*Auszuführende Schritte*:
a) Beantworte anhand des Textes zu Boko Haram in Nigeria folgende Fragen:
(i) Seit wann läuft die Militäroffensive gegen die Gruppierung?
(ii) Wie viele Tote hat der Konflikt bisher mindestens gefordert?
(iii) In welchem Jahr stehen Präsidentenwahlen an?
b) Setze den Text zu Boko Haram in Nigeria fort, beginnend nach seinem letzten Satz.
==== Vorliegender Text ====
Nach der Militäroffensive gegen die Boko Haram sind auch die Friedensverhandlungen in Nordnigeria gescheitert. Das war bereits vor dem blutigen Anschlag vom Montag klar, dieser ist aber eine letzte Bestätigung für die Schwäche der Regierung in einem Konflikt mit bisher mindestens 500 Toten. Die seit Mai 2013 laufende Offensive hat zwar die Gruppierung kaum zurückgedrängt, Menschenrechtsverletzungen der Armee haben dafür die Bevölkerung dem Staat entfremdet. Bei den jüngsten Verhandlungen sprach die Regierung offenbar mit einem Vermittler, der kein Mandat der Boko-Haram-Führung hatte.

Nicht wenige Experten unterstellen deshalb, dass die merkwürdig anmutenden Meldungen über eine Waffenruhe mit der Terrororganisation vor allem innenpolitische Gründe hatten. 2015 stehen Präsidentenwahlen an, Amtsinhaber Goodluck Jonathan hat kürzlich seine Kandidatur fixiert. Das Chaos und die zunehmend geeinte Opposition sind für den christlichen Präsidenten Stolpersteine.
==== Datenzeilen ====
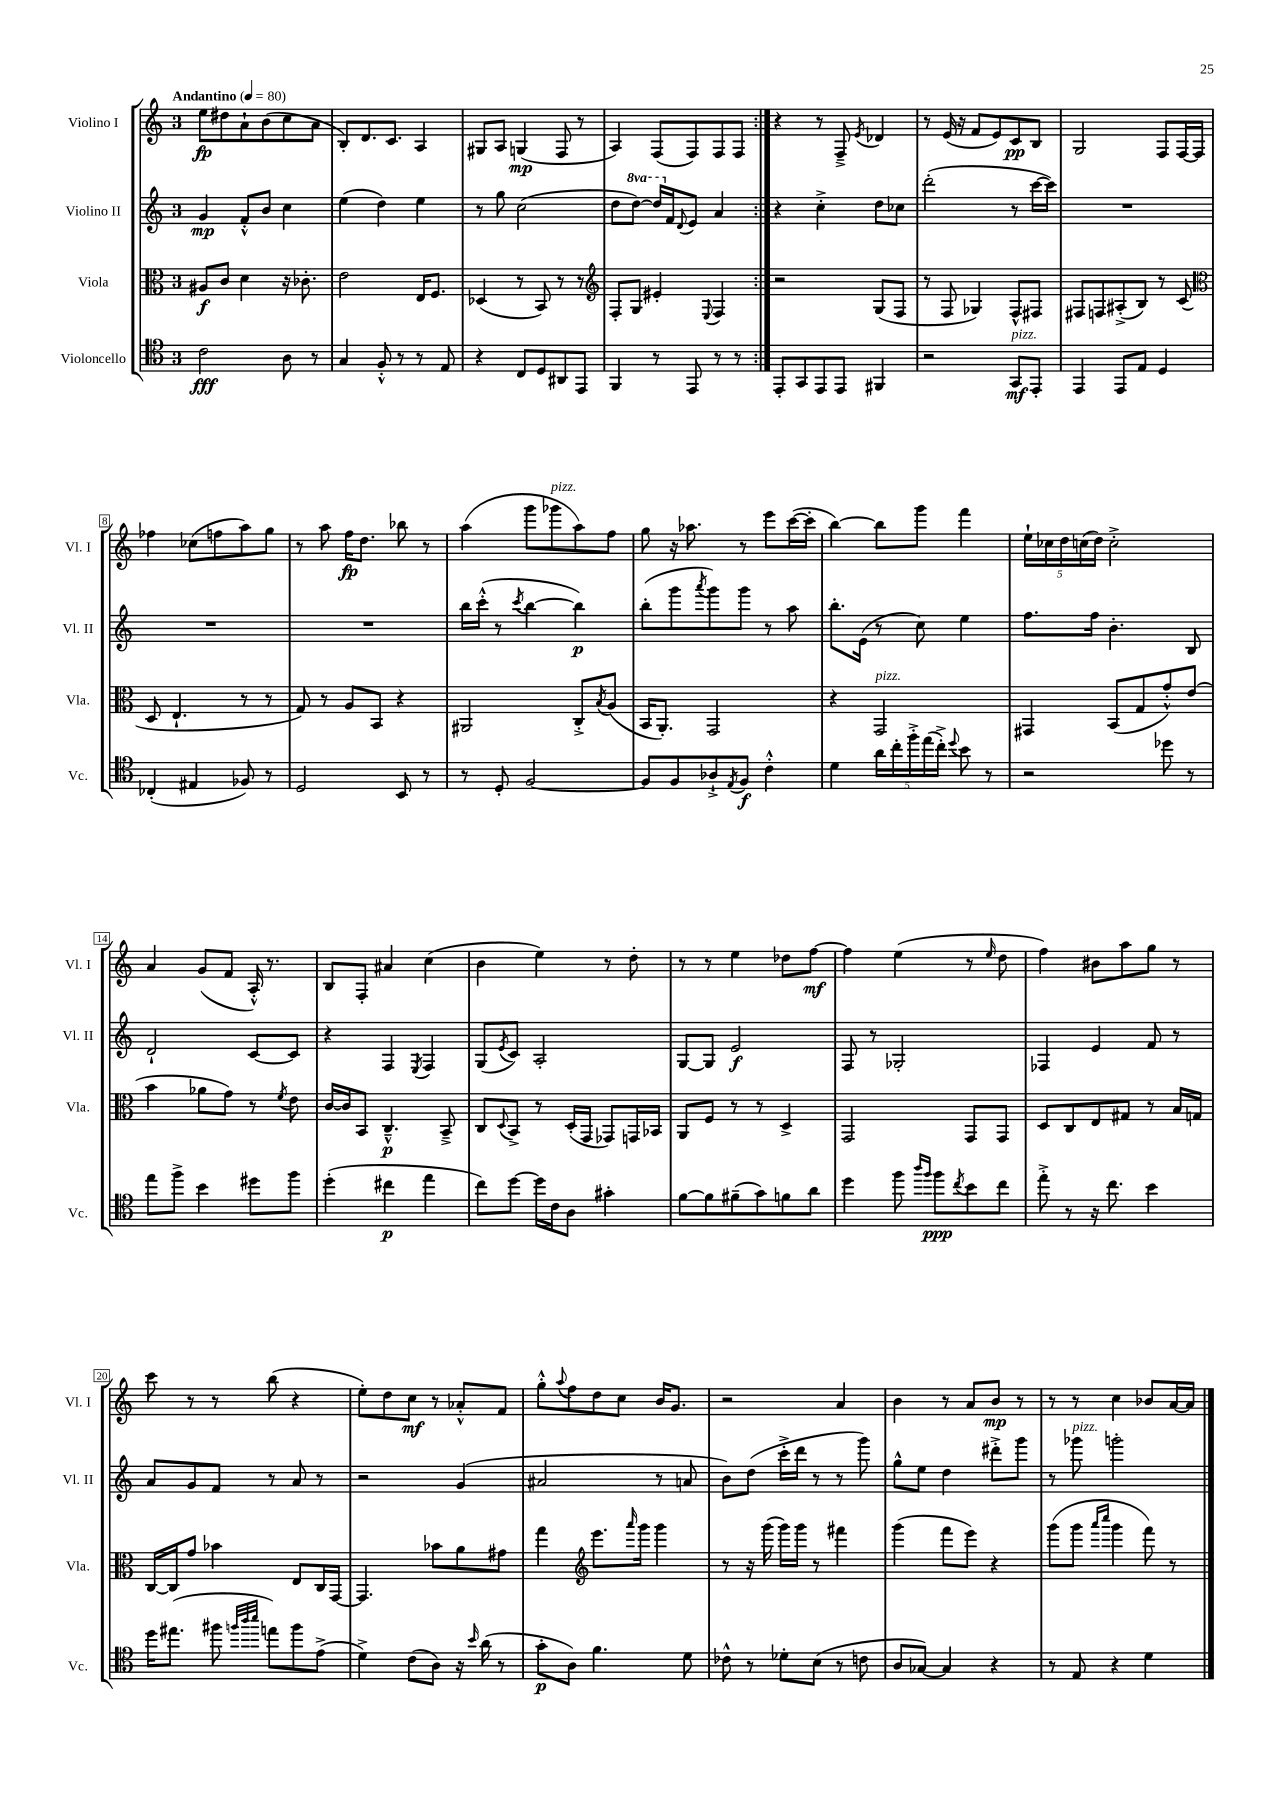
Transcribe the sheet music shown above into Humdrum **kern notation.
====
==== Datenzeilen ====
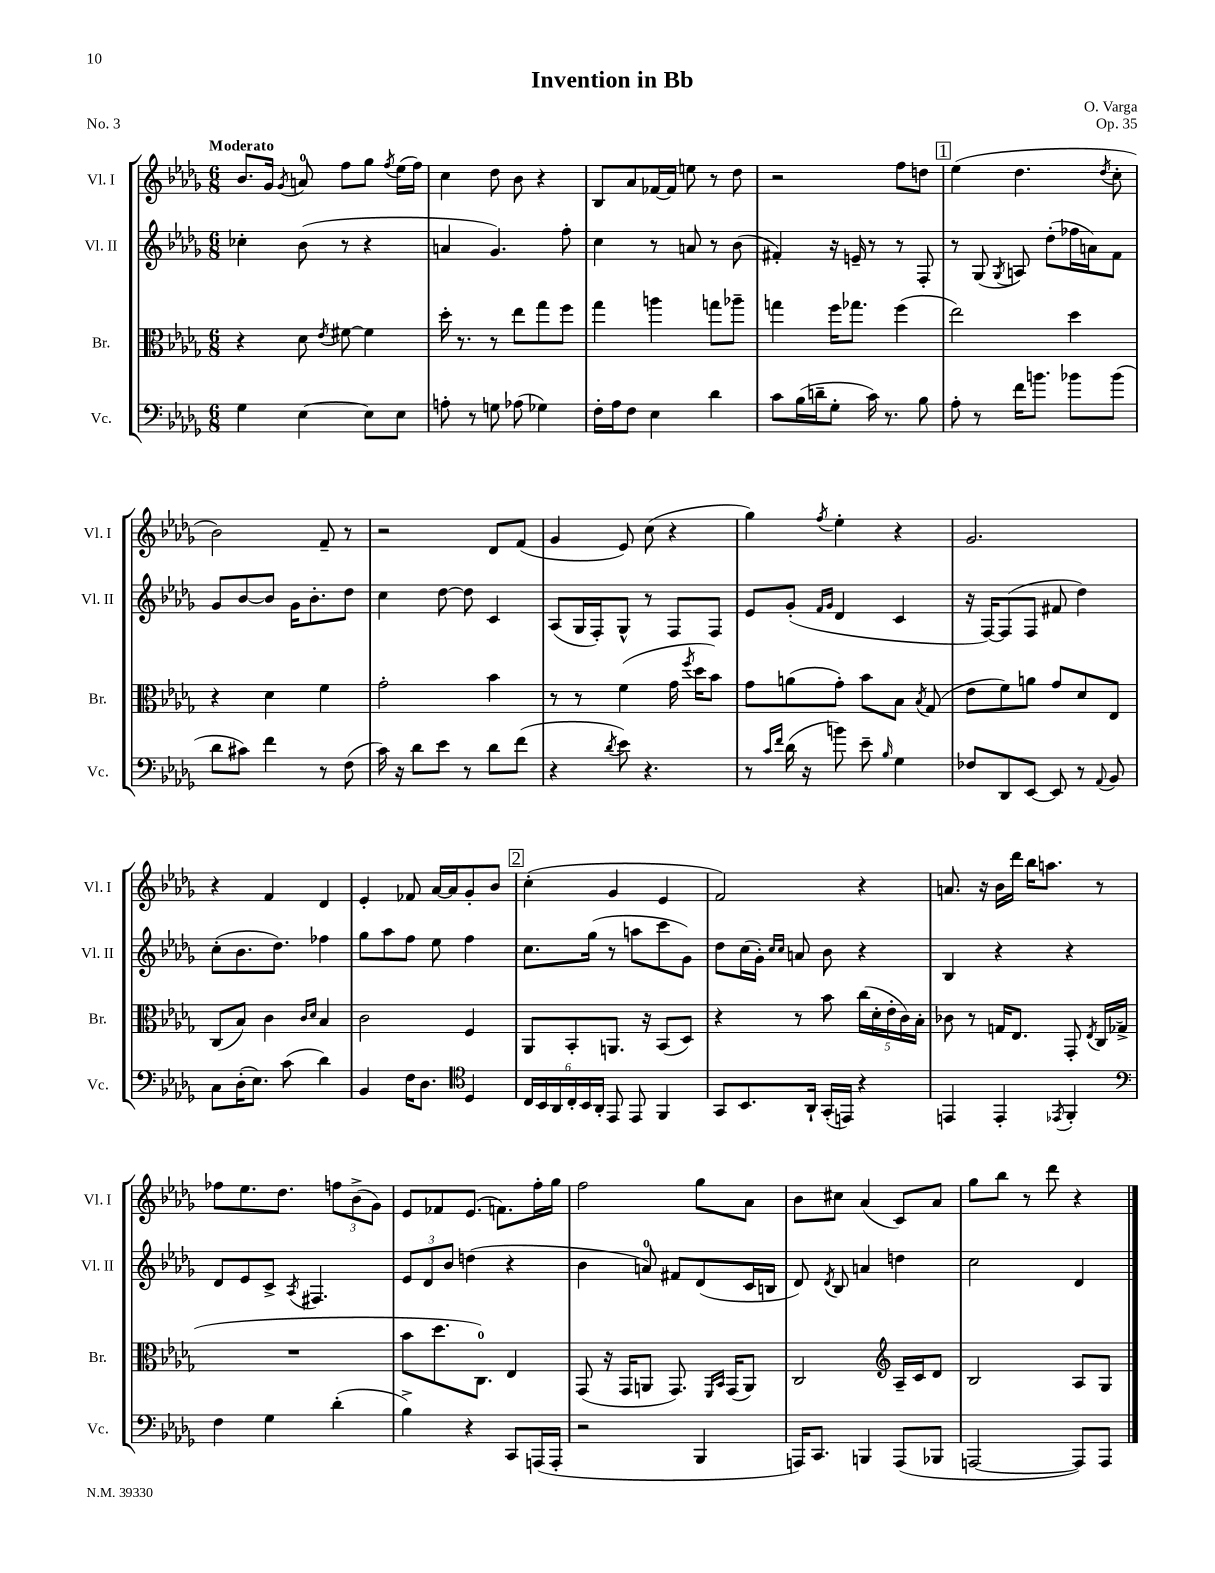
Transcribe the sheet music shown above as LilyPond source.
====
*Antworten*:
a)
(i) Seit Mai 2013.
(ii) Mindestens 500.
(iii) 2015.

b)
Wahrscheinlich scheint trotzdem eine weitere Amtszeit, womöglich nach einer Stichwahl gegen einen muslimischen Oppositionskandidaten, und ohne dass im Norden gewählt werden könnte. Eine gute Friedensperspektive bietet dies kaum. Denn eine Regierung, die glaubhaft auch die Interessen der wirtschaftlich benachteiligten Muslime im Norden vertritt, wäre eine Mindestanforderung, um der Boko Haram Unterstützung zu entziehen. (Manuel Escher, DER STANDARD, 11.11.2014)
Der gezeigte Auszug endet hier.